Önce, ders alabilmek açısından, AKP'nin 18 yıllık iktidarının çok genel hatlarıyla bir özetini yapmak istiyorum. AKP, ikide bir yinelediği kutsal (!) davasını (Sünni İslam temelli bir din devleti) buzlamak ve arkasına saklamak suretiyle;

   * Dinci-kincilerin coşkulu sevgisini,

   * 2001 ekonomik krizinden bunalmış kitlelerin umudunu,

   * Ordunun vesayetini kırma, katı laiklik baskılara son verme, özgürlük, hukuk, demokrasi vaatleriyle sol/sağ liboşların onayını,

   * Beklentileri doğrultusunda sıcak mesajlar verdiği ABD/AB'nin desteğini kazanarak,

tek başına iktidarı yakaladı; hem de -seçim sisteminin garabeti nedeniyle- % 34,5 oyla.

BOP eşbaşkanlığı pohpohlaması, özelleştirmeler, alınan borçlar, uzun vadeli garantilerle yapılan gösterişli inşaat yatırımları ve AB'ye yönelik bazı reformlarla halkın/liboşların gözünü kamaştıran AKP, halk desteğini arttırdı ve üst üste seçimleri kazandı. Ancak, halk desteği arttıkça da peyderpey liboş safralarını atmaya başladı ve aynı menzile el ele, kol kola yürüdüğü Gülen Cemaati ile birlikte -ABD ve AB'nin de zorladığı- Atatürk'ün çağdaşlık ve uygarlık hedefini özümsemiş Kemalist ordu mensuplarını düzmece belgelerle tasfiye etti.
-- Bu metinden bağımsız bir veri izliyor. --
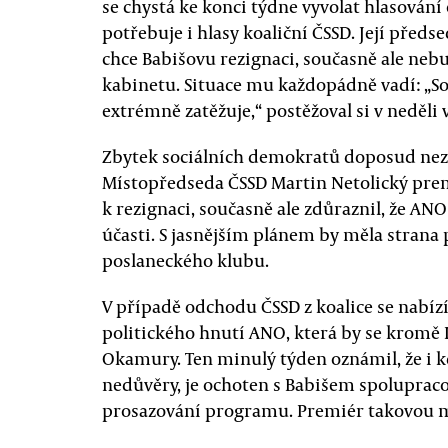
se chystá ke konci týdne vyvolat hlasování
potřebuje i hlasy koaliční ČSSD. Její před
chce Babišovu rezignaci, současně ale nebu
kabinetu. Situace mu každopádně vadí: „S
extrémně zatěžuje,“ postěžoval si v neděli v
Zbytek sociálních demokratů doposud neza
Místopředseda ČSSD Martin Netolický pre
k rezignaci, současně ale zdůraznil, že AN
účasti. S jasnějším plánem by měla strana 
poslaneckého klubu.
V případě odchodu ČSSD z koalice se nabíz
politického hnutí ANO, která by se kromě 
Okamury. Ten minulý týden oznámil, že i k
nedůvěry, je ochoten s Babišem spoluprac
prosazování programu. Premiér takovou m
Artık kutsal (!) dava yolunda pervasızca, cüretle ilerlenebilirdi. Devlet eliyle yaratılan zenginlerin ve ülkeyi ahtapot gibi saran tarikatların desteği ve göbelsvari yoğun propagandalarla, sahte bir bahar havası ülkeye yayıldı. Yönetimde, ABD okşamalı fetih duyguları ve İhvan sevdalı/Osmanlı özentili yayılmacı (emperyal) arzular depreşti. Ancak "oldum artık" değerlendirmesiyle çizme aşılınca, askeri harekatlar ABD, AB ve Arap dünyasında rahatsızlığa neden oldu ve önceleri çatışılan Rusya'ya -özür dilenerek- yanaşıldı. Ardından AB ülkelerine doğrudan, ABD'ye dolaylı olarak meydanlarda yapılan atarlamalar, şerefli(!) yalnızlığı getirdi.
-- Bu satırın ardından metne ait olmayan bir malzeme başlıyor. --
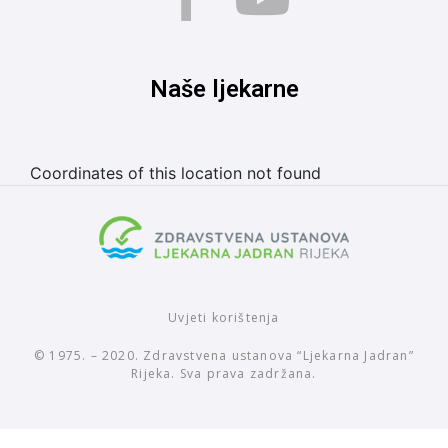
Naše ljekarne
Coordinates of this location not found
Uvjeti korištenja
© 1975. – 2020. Zdravstvena ustanova “Ljekarna Jadran”
Rijeka. Sva prava zadržana.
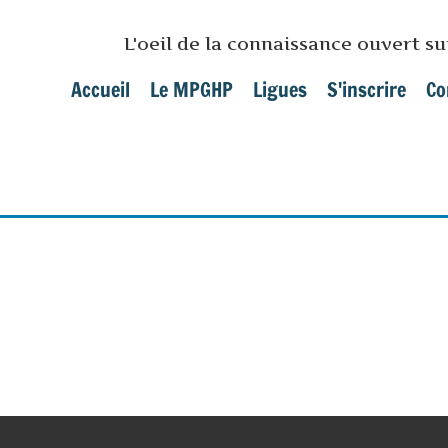
Skip to main content
L'oeil de la connaissance ouvert s
Accueil
Le MPGHP
Ligues
S'inscrire
Co
Main menu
Devreye, CİA beslemesi Gülen Cemaati sokuldu. Cemaat, kaymağını elde ettiği bürokrasinin yanı sıra siyasette de daha yüksek pay ve makamlar isteyince AKP ile aralarında sürtüşme başladı. Bu sürtüşme, anılan cemaatin önce yolsuzlukları dışa vurma, ardından darbe girişimine kadar vardı. CIA'nın "tavşana kaç, tazıya tut" mantığıyla yaptırılan bu darbe girişimi -beklenildiği gibi- bastırıldı. Bundan yararlanılarak demokrasi treninden inilerek AKP vesayeti kuruldu. Ani bir U dönüşü yapan MHP'nin desteğiyle "Partili Cumhurbaşkanlığı" denen ucube bir sistem yaratılarak hukuk düzeni de ele geçirildi ve giderek otoriteşleşilerek tüm muhalifler yoğun ve ürkütücü bir baskı altına alındı.